> _Passage shown_:
□ □ □ □ □

A Survey on Diffusion Models for Inverse Problems
Giannis Daras, Hyungjin Chung, Chieh-Hsin Lai, Yuki Mitsufuji, Jong Chul Ye, Peyman Milanfar, Alexandros G. Dimakis, Mauricio Delbracio
TL;DR
The survey addresses solving ill-posed inverse problems with pre-trained diffusion priors, focusing on unsupervised, training-free approaches. It organizes methods into four families—explicit score approximations, variational inference, CSGM-type latent-space strategies, and asymptotically exact sampling—and discusses conditional vs unconditional sampling, linear vs nonlinear degradations, and latent-diffusion challenges. It highlights practical considerations, such as measurement-model reliance, computational trade-offs, and the potential of ambient and blind settings, while offering a cohesive framework to connect seemingly disparate methods. The work serves as a reference point for researchers and engineers to understand the landscape, compare methods, and identify promising directions and benchmarks for diffusion-based inverse-problem solvers.

□ □ □ □ □

> _Data excerpts_:
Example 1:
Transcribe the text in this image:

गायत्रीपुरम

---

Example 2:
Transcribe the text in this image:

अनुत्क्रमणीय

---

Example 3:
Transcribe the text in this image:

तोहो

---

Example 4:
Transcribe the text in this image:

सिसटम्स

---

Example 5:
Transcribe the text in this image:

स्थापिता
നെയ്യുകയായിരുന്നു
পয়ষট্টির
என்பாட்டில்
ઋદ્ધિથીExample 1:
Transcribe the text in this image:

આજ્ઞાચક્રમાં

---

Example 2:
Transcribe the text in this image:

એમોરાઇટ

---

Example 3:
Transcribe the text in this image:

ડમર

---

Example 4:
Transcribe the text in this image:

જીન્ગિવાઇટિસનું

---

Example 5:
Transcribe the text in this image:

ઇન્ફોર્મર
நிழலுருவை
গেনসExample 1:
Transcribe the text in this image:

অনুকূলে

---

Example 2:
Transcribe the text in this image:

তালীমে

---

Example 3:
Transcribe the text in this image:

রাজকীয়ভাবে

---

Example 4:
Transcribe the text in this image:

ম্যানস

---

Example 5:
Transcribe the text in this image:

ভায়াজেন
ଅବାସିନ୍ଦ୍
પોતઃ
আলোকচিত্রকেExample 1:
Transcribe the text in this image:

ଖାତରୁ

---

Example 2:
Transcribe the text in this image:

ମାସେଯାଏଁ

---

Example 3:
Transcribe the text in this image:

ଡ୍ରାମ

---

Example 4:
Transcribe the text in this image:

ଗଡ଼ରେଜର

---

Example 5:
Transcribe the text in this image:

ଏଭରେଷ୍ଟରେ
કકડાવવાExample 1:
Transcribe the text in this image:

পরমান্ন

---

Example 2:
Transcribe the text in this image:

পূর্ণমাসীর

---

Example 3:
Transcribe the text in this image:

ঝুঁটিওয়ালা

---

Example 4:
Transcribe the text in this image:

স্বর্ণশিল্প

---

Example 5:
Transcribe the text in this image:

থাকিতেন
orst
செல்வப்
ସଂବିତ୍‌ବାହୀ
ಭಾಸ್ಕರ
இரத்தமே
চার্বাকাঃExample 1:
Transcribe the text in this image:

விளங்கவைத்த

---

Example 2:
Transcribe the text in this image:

□ □ □ □ □

> _Task 1_: According to the diffusion-models survey summary, into how many families does the survey organize methods?
> _Task 2_: Continue the diffusion-models survey summary with one more paragraph, starting after its last sentence.

> _Answer 1_: Four

> _Answer 2_:
Abstract
Diffusion models have become increasingly popular for generative modeling due to their ability to generate high-quality samples. This has unlocked exciting new possibilities for solving inverse problems, especially in image restoration and reconstruction, by treating diffusion models as unsupervised priors. This survey provides a comprehensive overview of methods that utilize pre-trained diffusion models to solve inverse problems without requiring further training. We introduce taxonomies to categorize these methods based on both the problems they address and the techniques they employ. We analyze the connections between different approaches, offering insights into their practical implementation and highlighting important considerations. We further discuss specific challenges and potential solutions associated with using latent diffusion models for inverse problems. This work aims to be a valuable resource for those interested in learning about the intersection of diffusion models and inverse problems.